Una noche de intercambio de ideas ñoñas como tantas otras, estábamos mostrándonos cosas en un cuaderno y empezamos a dibujar. Libremente, como chicos, dejando fluir la lapicera. Y así nos inventamos un juego donde dibujamos para que el otro adivine, una especie de Pictionary de reglas laxas, y fuimos descubriendo las similitudes y diferencias en las formas de representar las formas e ideas en el papel.

También nos quedó la costumbre de otras épocas de dibujar a mano alzada, mayormente a birome, escenas varias que nos llamen la atención.

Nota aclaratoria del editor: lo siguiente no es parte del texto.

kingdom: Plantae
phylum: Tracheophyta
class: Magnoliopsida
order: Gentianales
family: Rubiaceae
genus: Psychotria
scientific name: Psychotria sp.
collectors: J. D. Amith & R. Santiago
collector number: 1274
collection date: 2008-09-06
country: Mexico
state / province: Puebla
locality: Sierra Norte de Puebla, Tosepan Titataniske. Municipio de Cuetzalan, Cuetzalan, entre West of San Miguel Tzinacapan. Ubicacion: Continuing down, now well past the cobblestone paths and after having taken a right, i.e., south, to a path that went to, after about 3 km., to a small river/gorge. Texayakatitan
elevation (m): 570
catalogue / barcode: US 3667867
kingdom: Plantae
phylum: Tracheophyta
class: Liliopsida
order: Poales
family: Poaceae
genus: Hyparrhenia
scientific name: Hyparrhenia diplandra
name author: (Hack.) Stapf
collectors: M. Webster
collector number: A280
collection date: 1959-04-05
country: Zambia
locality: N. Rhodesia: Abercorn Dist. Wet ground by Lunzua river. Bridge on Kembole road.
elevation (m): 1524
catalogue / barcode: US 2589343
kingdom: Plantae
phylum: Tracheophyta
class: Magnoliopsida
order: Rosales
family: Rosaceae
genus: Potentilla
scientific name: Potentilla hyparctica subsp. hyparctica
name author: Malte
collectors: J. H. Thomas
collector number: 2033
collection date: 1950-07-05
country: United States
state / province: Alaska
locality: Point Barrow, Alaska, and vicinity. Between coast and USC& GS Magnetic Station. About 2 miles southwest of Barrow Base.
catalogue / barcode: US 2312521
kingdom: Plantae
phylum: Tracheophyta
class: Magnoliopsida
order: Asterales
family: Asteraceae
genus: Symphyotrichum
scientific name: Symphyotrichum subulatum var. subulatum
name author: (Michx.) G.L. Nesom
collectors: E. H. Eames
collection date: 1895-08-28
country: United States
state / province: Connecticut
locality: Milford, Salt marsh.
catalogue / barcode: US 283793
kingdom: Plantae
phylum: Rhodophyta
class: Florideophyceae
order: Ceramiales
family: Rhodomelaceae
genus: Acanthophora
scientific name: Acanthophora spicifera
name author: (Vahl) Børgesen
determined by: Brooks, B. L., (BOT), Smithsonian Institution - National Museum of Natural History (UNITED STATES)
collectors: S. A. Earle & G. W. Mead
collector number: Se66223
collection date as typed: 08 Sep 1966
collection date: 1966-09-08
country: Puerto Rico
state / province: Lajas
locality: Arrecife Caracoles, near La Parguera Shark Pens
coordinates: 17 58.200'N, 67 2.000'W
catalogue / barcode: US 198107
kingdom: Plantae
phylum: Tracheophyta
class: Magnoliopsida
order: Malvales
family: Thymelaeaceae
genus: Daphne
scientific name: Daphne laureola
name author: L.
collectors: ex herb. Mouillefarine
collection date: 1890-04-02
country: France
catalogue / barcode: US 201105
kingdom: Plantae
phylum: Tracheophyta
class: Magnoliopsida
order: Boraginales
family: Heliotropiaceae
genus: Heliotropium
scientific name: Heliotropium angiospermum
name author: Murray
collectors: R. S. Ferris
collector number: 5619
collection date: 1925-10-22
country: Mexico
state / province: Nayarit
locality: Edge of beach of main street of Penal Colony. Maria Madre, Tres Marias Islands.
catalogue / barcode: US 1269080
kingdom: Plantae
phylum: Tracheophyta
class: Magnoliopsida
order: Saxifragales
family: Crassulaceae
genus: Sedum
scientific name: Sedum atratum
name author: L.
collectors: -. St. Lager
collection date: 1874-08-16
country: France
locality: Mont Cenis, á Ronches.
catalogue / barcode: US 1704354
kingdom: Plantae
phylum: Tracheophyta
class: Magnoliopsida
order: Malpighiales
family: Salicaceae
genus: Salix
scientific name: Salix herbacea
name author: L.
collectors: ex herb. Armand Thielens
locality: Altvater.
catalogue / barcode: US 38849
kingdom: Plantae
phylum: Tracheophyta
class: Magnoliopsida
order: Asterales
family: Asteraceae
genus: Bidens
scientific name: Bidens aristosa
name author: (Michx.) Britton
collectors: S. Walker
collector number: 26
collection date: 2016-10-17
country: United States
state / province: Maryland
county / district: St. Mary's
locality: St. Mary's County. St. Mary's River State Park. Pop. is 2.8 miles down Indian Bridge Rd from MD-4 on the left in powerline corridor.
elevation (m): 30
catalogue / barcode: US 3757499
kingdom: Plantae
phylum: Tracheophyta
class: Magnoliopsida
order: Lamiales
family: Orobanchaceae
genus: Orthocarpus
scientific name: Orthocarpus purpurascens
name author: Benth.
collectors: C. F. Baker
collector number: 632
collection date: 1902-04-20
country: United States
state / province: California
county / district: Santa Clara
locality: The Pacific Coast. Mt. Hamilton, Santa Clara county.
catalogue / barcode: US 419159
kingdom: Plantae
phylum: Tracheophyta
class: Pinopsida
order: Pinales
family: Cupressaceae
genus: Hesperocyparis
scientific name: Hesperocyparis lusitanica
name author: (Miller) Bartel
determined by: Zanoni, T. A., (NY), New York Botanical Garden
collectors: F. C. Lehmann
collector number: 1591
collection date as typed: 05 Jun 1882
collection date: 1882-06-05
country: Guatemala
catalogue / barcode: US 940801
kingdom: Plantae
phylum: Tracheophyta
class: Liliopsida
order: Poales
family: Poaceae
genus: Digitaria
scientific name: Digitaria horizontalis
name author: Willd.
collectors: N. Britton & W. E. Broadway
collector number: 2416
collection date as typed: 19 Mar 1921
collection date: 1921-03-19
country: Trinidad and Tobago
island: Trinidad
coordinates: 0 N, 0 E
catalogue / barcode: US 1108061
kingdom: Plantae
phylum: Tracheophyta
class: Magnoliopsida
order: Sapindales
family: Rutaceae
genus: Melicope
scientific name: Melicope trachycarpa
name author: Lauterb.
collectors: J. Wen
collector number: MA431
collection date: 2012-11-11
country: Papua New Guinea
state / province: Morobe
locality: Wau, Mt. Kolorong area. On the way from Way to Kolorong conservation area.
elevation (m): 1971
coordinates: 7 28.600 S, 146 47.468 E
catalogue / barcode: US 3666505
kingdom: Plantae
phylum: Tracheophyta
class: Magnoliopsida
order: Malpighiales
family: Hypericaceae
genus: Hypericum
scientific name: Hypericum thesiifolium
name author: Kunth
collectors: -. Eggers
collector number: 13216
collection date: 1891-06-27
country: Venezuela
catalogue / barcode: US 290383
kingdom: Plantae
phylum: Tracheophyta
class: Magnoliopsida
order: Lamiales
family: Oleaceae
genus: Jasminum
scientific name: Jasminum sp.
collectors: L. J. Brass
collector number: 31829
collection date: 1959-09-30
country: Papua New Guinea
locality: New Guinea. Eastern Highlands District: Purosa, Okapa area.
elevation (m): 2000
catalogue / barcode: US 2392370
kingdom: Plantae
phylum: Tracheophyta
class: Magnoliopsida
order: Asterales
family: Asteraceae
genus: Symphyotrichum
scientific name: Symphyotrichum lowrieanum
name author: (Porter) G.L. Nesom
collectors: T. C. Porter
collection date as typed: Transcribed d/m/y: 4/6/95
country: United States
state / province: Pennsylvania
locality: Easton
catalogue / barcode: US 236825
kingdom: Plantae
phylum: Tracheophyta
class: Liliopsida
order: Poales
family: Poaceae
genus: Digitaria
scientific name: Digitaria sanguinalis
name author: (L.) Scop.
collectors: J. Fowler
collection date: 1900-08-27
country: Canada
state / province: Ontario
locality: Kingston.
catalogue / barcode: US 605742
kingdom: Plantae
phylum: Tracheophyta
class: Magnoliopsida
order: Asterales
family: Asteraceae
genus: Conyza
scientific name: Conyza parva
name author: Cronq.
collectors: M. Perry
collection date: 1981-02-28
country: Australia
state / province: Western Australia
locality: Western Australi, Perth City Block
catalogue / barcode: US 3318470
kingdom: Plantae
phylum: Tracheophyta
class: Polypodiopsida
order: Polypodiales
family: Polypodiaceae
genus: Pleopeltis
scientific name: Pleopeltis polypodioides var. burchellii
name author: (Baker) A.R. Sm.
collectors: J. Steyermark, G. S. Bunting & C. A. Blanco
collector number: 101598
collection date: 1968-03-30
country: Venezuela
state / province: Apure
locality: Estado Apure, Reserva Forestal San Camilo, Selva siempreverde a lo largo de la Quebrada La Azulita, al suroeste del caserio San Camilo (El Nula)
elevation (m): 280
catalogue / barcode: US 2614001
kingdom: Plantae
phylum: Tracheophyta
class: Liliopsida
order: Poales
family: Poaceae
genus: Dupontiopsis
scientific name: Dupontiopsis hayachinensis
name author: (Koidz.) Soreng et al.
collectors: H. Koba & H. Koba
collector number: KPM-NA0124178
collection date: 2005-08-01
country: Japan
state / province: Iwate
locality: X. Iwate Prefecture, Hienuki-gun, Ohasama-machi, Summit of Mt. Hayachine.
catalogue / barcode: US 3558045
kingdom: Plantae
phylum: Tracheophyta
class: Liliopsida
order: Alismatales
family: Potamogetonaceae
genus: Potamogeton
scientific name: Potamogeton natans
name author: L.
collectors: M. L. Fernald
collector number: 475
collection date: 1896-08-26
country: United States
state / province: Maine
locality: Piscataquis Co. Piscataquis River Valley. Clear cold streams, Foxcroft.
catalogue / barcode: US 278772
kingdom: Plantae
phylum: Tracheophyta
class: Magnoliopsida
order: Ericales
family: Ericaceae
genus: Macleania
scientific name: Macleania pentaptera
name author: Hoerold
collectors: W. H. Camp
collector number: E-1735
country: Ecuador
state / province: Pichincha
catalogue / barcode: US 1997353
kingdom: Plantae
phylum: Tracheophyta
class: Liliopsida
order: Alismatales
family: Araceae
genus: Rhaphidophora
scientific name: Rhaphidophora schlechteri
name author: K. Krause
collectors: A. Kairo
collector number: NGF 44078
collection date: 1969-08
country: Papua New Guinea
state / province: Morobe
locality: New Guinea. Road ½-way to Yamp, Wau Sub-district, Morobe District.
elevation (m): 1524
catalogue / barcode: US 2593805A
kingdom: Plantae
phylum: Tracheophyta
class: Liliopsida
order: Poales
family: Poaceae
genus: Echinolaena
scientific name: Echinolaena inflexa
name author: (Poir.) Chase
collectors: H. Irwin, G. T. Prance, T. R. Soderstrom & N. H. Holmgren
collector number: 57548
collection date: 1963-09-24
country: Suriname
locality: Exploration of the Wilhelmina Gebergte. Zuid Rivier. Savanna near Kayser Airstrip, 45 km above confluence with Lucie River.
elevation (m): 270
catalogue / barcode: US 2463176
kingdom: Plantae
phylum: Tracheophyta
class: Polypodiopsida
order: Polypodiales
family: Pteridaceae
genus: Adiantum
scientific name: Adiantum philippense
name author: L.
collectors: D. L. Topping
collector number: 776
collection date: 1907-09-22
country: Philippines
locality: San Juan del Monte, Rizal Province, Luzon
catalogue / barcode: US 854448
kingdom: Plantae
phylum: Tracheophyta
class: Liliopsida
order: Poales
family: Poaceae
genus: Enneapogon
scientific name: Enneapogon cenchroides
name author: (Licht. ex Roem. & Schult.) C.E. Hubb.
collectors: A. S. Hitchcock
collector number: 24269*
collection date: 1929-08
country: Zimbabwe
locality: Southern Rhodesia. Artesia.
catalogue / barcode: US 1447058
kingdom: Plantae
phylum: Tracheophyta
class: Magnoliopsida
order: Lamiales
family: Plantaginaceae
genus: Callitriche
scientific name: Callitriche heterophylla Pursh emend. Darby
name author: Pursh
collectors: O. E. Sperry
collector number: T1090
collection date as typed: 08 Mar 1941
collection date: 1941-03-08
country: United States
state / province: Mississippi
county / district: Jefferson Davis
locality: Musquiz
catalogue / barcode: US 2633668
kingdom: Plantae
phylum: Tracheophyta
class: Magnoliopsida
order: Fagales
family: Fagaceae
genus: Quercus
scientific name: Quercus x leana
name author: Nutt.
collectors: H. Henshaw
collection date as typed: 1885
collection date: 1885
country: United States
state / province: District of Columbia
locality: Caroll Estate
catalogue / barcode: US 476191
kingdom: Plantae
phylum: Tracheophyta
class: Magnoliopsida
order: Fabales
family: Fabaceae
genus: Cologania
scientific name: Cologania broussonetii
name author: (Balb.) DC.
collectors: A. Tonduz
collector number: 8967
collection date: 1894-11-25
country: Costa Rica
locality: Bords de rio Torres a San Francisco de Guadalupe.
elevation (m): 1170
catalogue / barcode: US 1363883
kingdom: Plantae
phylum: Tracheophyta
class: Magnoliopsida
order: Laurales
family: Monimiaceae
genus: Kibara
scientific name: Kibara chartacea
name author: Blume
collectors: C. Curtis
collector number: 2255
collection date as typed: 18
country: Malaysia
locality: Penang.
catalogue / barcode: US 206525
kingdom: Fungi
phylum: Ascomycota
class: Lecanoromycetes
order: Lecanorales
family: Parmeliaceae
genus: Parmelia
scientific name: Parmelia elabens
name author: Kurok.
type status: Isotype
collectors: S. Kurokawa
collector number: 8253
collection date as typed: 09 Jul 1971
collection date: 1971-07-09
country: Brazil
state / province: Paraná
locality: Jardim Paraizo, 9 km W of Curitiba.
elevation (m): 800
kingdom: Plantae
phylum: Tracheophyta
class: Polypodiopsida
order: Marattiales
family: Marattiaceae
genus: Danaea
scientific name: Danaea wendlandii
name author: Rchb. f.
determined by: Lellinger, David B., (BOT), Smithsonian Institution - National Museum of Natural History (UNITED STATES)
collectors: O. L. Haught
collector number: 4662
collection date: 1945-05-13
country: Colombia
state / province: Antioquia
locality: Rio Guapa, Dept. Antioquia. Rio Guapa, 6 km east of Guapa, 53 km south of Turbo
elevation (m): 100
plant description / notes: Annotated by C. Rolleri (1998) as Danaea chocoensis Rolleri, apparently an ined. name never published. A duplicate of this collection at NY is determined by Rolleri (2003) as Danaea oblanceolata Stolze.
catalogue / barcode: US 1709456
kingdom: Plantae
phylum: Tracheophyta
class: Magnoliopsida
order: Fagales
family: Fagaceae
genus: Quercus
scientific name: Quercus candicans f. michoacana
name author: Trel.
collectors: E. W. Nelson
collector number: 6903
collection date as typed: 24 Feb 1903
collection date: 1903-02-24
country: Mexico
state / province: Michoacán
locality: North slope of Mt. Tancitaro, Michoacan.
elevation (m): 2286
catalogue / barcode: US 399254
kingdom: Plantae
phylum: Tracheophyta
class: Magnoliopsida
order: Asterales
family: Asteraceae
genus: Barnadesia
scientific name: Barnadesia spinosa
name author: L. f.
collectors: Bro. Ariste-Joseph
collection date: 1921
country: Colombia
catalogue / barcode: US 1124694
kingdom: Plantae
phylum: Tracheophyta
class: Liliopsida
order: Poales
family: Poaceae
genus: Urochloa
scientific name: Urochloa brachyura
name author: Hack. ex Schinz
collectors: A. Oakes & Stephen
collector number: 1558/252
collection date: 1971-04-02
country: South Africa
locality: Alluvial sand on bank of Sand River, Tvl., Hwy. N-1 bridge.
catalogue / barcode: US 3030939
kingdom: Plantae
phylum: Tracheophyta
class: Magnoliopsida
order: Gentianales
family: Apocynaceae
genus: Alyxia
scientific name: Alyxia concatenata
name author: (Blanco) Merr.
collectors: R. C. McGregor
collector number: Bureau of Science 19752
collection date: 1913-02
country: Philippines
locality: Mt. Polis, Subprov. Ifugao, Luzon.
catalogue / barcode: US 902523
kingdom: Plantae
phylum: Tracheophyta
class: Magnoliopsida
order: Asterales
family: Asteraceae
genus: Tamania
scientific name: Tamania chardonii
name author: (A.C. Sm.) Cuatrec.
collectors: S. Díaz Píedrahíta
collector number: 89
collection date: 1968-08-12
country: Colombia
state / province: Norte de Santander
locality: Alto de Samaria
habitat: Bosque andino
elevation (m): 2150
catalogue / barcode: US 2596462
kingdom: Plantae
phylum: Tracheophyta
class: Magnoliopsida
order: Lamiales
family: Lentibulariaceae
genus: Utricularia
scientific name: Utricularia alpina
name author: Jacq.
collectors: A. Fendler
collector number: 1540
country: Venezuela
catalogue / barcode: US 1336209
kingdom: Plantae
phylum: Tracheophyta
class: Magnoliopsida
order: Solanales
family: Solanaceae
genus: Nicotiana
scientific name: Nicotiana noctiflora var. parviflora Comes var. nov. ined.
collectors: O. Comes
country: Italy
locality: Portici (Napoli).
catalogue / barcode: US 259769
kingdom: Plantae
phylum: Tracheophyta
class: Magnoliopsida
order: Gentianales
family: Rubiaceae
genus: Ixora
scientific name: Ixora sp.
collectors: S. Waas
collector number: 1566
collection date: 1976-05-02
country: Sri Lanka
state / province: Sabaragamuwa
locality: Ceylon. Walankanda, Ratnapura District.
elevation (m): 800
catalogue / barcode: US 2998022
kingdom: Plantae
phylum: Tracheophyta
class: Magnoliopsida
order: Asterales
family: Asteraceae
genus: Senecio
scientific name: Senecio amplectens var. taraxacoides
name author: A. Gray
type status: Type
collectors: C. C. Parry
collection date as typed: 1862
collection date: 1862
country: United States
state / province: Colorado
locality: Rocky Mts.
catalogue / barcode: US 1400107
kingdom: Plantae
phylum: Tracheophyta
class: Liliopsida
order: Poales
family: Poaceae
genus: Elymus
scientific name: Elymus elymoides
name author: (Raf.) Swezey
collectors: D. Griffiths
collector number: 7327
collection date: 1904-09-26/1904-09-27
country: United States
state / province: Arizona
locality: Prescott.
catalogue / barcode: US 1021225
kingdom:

Intentar reproducir los elementos compositivos de una foto propia, copiar un ambiente en el que nos encontramos, algún objeto, un sueño, etc.

Cualquier cuaderno de tantos que nos rodean está lleno de “doodles” y bocetos de cosas, mayormente esquemas que usamos de apoyo para explicarle algo al otro, pero cada tanto aparecen chispazos de arte espontáneo donde nos distraemos y volvemos a ser esos chicos que se distraían en clase de química haciendo caritas en el margen de la hoja, y esperamos no perderlo nunca.